_Brief_: Without any omission, reproduce the records that follow.

_Available records_:

□ □ □

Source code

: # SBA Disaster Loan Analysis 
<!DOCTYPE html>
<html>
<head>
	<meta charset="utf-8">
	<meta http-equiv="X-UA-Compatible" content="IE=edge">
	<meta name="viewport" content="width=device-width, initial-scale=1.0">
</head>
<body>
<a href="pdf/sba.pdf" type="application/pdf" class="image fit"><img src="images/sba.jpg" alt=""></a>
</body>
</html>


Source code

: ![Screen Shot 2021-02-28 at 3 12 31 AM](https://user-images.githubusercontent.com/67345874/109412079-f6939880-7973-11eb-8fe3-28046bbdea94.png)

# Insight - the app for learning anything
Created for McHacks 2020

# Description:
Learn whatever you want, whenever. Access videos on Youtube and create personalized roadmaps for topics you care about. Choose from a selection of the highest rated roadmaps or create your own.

□ □ □

_Written solution_:
Source code

: # SBA Disaster Loan Analysis 
<!DOCTYPE html>
<html>
<head>
	<meta charset="utf-8">
	<meta http-equiv="X-UA-Compatible" content="IE=edge">
	<meta name="viewport" content="width=device-width, initial-scale=1.0">
</head>
<body>
<a href="pdf/sba.pdf" type="application/pdf" class="image fit"><img src="images/sba.jpg" alt=""></a>
</body>
</html>


Source code

: ![Screen Shot 2021-02-28 at 3 12 31 AM](https://user-images.githubusercontent.com/67345874/109412079-f6939880-7973-11eb-8fe3-28046bbdea94.png)

# Insight - the app for learning anything
Created for McHacks 2020

# Description:
Learn whatever you want, whenever. Access videos on Youtube and create personalized roadmaps for topics you care about. Choose from a selection of the highest rated roadmaps or create your own.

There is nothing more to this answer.